Michael York

Lost Horizon (1973)

Lost Horizon (1973)

(On Cable TV, August 2019) Good lord, that was terrible. I had heard that the 1973 remake of Lost Horizon was awful but I still watched it anyway, out of curiosity as to how it would compare to the 1930s original. I should have known better—While the first few minutes of the film aren’t completely terrible, the film soon takes a straight dive off the ridiculousness board by peppering the action with … musical numbers. Bad, forgettable, uninspired, disjointed musical numbers that couldn’t be more useless if they tried. I’m normally a fan of musicals, but not of 1970s musicals for exactly how Lost Horizon is so incredibly misguided. I’m not sure who thought adding musical numbers to the story would help, but it brings me some comfort to think that they’re probably dead now and unlikely to ever strike again. The 1970s were a low point for musicals (even the next two decades without musicals were better than the ones made during the 1970s) and this film couldn’t demonstrate it more clearly. I would say that removing the musical numbers would dramatically improve the film, but that’s not entirely true: Even simply aping the 1930s film is a bad idea given how it doesn’t revisit the horrifying orientalism clichés of the original—you could find the original racist and yet kind of old-school charming, whereas this one definitely should have known better. But Lost Horizon gets worse the closer you look at it. By the end, I was openly laughing at the ineptness of the staging in which a character (played by Michael York in a career-low point) causing a deadly avalanche, suddenly discovering a cavern three metres ahead of him (with wobbly icicles!), and then thankfully jumping to his death. It’s that kind of film with that kind of effect, where the characters are so painfully dumb and detestable that you openly cheer for their demises. Lost Horizon is almost forgotten today, and a rare recipient of a Wikipedia page that acknowledges that it was a critical and commercial bomb back then and that its current reputation hasn’t gotten any better. Even the decades of jokes about Lost Horizon (including a great one from Woody Allen himself) are better remembered than the film itself. As it should be.

Logan’s Run (1976)

Logan’s Run (1976)

(In French, On Cable TV, January 2017) There’s a temptation, in watching old Science Fiction, to ask if it has correctly predicted the future. This completely misses the point: SF reflects the times in which it is made, and it’s never an attempt to predict the future as much as it’s a way to make sense of the present. This is not the same question as whether it has aged well, given how a film can be just as enjoyable as a period piece. In watching Logan’s Run, which was presented as a major Science-Fiction picture of its time, it’s hard to avoid thinking that movie Science Fiction has progressed a lot since then. Logan’s Run is such a … different … piece of work that it can barely be criticized according to today’s baselines.
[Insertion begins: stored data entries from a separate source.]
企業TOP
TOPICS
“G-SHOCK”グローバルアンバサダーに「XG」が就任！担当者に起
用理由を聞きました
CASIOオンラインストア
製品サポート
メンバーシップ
On one level, characters act like lobotomized idiots. On another, it’s hard to see where the intentional stylization ends and where the silliness begins. Watching it, it’s no wonder if most people thought that Science Fiction was dumb trash back then, because exemplar Logan’s Run is dumb trash. No wonder a lot of people hated SF at the time, one year before Star Wars. Silly costumes, social mores that make no sense, voluntarily stupid dialogue and twists that aren’t: Either our standards have dramatically increased, or the film was moronic from the get-go. (I suspect a lot of both.) Michael York and Jenny Agutter do what they can with what they’re given—watch for a short appearance by Farrah Fawcett midway through. This being said, I still think that Logan’s Run is worth a close and occasionally horrified look: The special effects are still intriguing, and the sense of pure strangeness today is to be cherished: It is a very seventies film. Watching it in French only adds to the experience by cranking up the strangeness even further.